Angel Olsen – Big Time
Angel Olsen schwelgt auf Big Time in einer zeitlosen Sehnsucht der bittersüßen Nostalgie und agiert mit melancholischer Wärme vergleichsweise unbeschwert, wohl so weit wie bisher noch nie im Country und Americana sinnierend.
Nach dem Outing und dem Tod ihrer Eltern hängt der Himmel für die 35 jährige jedenfalls voller Slide-Gitarren und strahlt im zurückhaltenden Zauber der wunderschönen Arrangements, die Olsen mit Produzent Jonathan Wilson für ihre (gerade nach All Mirrors) betont friedlich wehende Welt kreiert hat. Ein bisschen so, als würde bereits das wenig mehr an einem allgegenwärtigen Country-Flair den zehn vordergründig unspektakulären Songs eine angenehme, kontemplative Komfortzone bieten, in der Olsen nach all den Jahren einmal auf zurückgelehnte Weise durchatmen und reflektieren kann.

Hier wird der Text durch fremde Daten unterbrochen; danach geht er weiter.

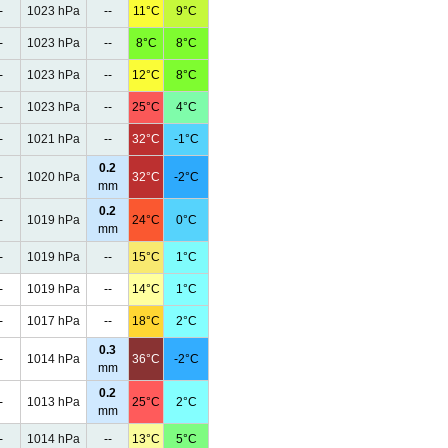
-
1023 hPa
--
11°C
9°C
-
1023 hPa
--
8°C
8°C
-
1023 hPa
--
12°C
8°C
-
1023 hPa
--
25°C
4°C
-
1021 hPa
--
32°C
-1°C
0.2
-
1020 hPa
32°C
-2°C
mm
0.2
-
1019 hPa
24°C
0°C
mm
-
1019 hPa
--
15°C
1°C
-
1019 hPa
--
14°C
1°C
-
1017 hPa
--
18°C
2°C
0.3
-
1014 hPa
36°C
-2°C
mm
0.2
-
1013 hPa
25°C
2°C
mm
-
1014 hPa
--
13°C
5°C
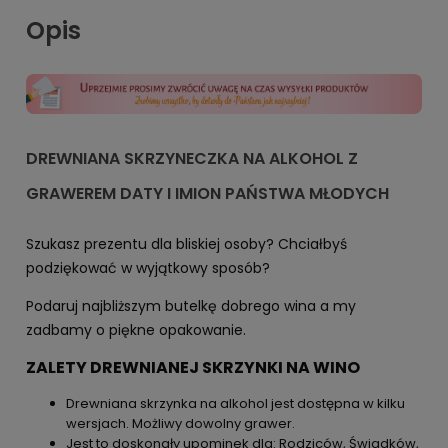
Opis
DREWNIANA SKRZYNECZKA NA ALKOHOL Z
GRAWEREM DATY I IMION PAŃSTWA MŁODYCH
Szukasz prezentu dla bliskiej osoby? Chciałbyś
podziękować w wyjątkowy sposób?
Podaruj najbliższym butelkę dobrego wina a my
zadbamy o piękne opakowanie.
ZALETY DREWNIANEJ SKRZYNKI NA WINO
Drewniana skrzynka na alkohol jest dostępna w kilku
wersjach. Możliwy dowolny grawer.
Jest to doskonały upominek dla: Rodziców, Świadków,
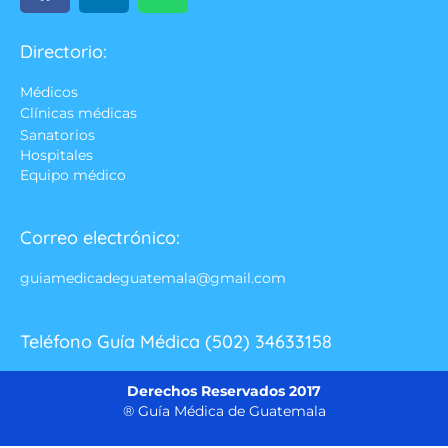
Directorio:
Médicos
Clínicas médicas
Sanatorios
Hospitales
Equipo médico
Correo electrónico:
guiamedicadeguatemala@gmail.com
Teléfono Guía Médica (502) 34633158
Derechos Reservados 2017
® Guía Médica de Guatemala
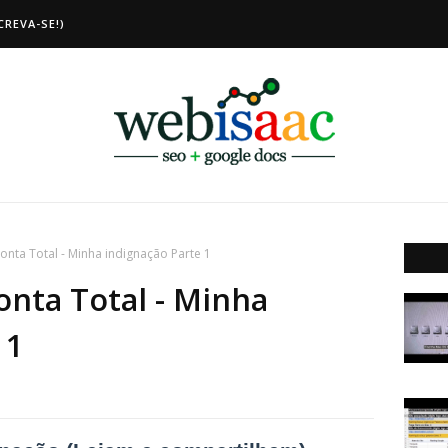
CREVA-SE!)
nta Total - Minha indignação Parte 1
nta Total - Minha
 1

Was man gerade beim flüchtigen Genuss des unaufdringlichen Big Time vielleicht als ein etwas gleichförmigerer oder sogar langweiligerer Zugang zur Musik der Amerikanerin (miss)verstanden werden kann, selbst dann aber wohl kaum als seichte Annäherung täuscht – oder wie es schon im mit smoothen Groove zur nostalgischen Geste erblühenden All the Good Times durchaus übertragbar heißt: „So long, farewell, this is the end/ And I’ll always remember you just like a friend/ And the way that you said, as heavy as lead/ „You’ve always known how to get straight to my head„.

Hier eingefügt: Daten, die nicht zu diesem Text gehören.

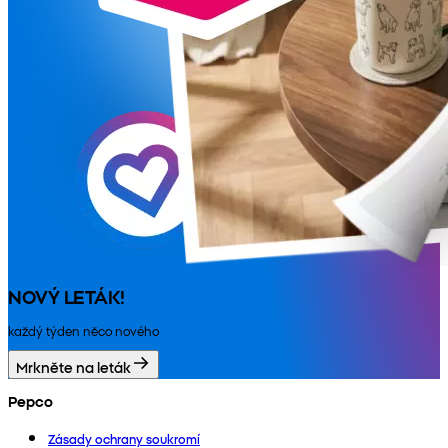
NOVÝ LETÁK!
každý týden něco nového
Mrkněte na leták
Pepco
Zásady ochrany soukromí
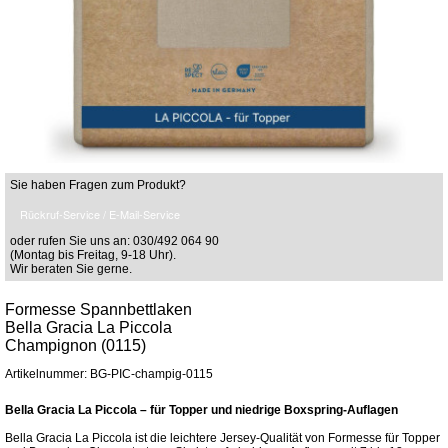
Sie haben Fragen zum Produkt?
Rückruf-Service / E-Mail-Service
oder rufen Sie uns an: 030/492 064 90
(Montag bis Freitag, 9-18 Uhr).
Wir beraten Sie gerne.
Formesse Spannbettlaken
Bella Gracia La Piccola
Champignon (0115)
Artikelnummer: BG-PIC-champig-0115
Bella Gracia La Piccola – für Topper und niedrige Boxspring-Auflagen
Bella Gracia La Piccola ist die leichtere Jersey-Qualität von Formesse für Topper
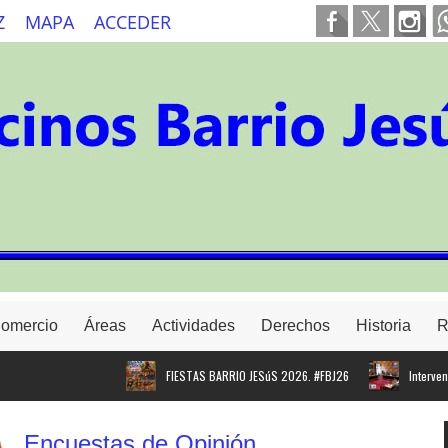
Z
MAPA
ACCEDER
Comercio
Áreas
Actividades
Derechos
Historia
R
FIESTAS BARRIO JESúS 2026. #FBJ26
Intervención 
Encuestas de Opinión
Proyecto para instalar cargadores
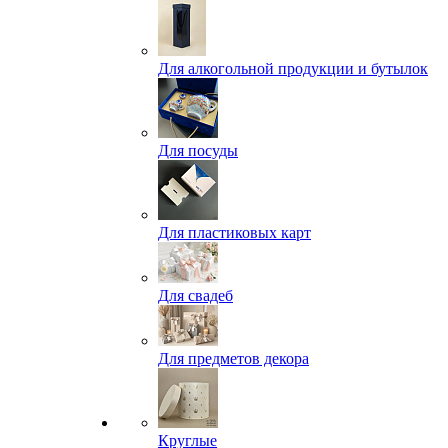
Для алкогольной продукции и бутылок
Для посуды
Для пластиковых карт
Для свадеб
Для предметов декора
Круглые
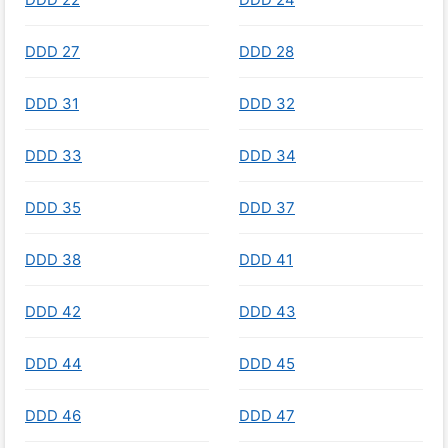
DDD 27
DDD 28
DDD 31
DDD 32
DDD 33
DDD 34
DDD 35
DDD 37
DDD 38
DDD 41
DDD 42
DDD 43
DDD 44
DDD 45
DDD 46
DDD 47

Trotzdem zeigt nur weniges im Verlauf dezidiert auf. Right Now beginnt in der Stille und breitet sich zwar mit mehr Physis bekommt aus, stampft hinten raus sogar manierlich und lässt ausnahmsweise die elektrische Gitarre als Beinahe-Rock in Slo Motion braten, bevor Go Home seine Reduktion mit einem dramatisch beschwörenden Refrain konterkariert und hinten raus eine orchestrale Opulenz samt Breitbandpanorama zumindest andeutet. Selbst hier halten sich die Ausscherungen im MO aber im Rahmen, sie schraffieren den so subtilen Spannungsbogen der Platte höchstens zurückhaltend.
Wie ein alter, längst ins Herz geschlossener Bekannter muss sich das fabelhafte Songwriting und die tröstende Atmosphäre von Big Time jedoch auch gar nicht durch explizite Szenen beweisen, sondern gewinnt Herzen auf beinahe passive Weise, als hätte es sie ohnedies schon immer in der Tasche gehabt.
Der Titelsong-Hit schunkelt entspannt schippernd so zartschmelzend als leidende Nonchalance zwischen die Reibung aus unermesslicher Liebe und größtem Verlust. Die Stafette aus dem intimen Dream Thing, dem pianogefärbten Ghost On sowie dem nahezu komplett entschleunigten All the Flowers (das am Ende bereits ein paar kammermusikalische Ahnungen sprießen lässt) steht für die fragile, balladesk die Augen schließende Ader einer intimen, einladenden Platte im zurückhaltend schwofendem, weich verträumten Tempo, auf der This Is How It Works als ruhiger Walzer mit Cembalo-Patina in einem milde beleuchteten Ballsaal das Herzstück bildet, und das Finale mit Through the Fires und das überragend in den Hauch sinfonischer Akzente gelegte Klavierstück Chasing the Sun die unsterblich gefühlvolle Kür: Eine zeitlose Grandezza erzeugt hier die Ausstrahlung alter Hollywood-Klassiker, die wie niemals wirklich greifbare Erinnerung eine erhabene Schönheit entwickeln.
Dass es Geduld benötigt, bis die meisten Songs tatsächlich prägnante, individuelle Eindrücke hinterlassen, und bis die oft unscheinbaren, betörenden Melodien ihre volle Wirkungskraft und ihren Zauber entfalten, ist da irgendwo nur die logische Konsequenz, denn die elegischen Country- und Americana-Annäherungen von Big Time sind zeitlos.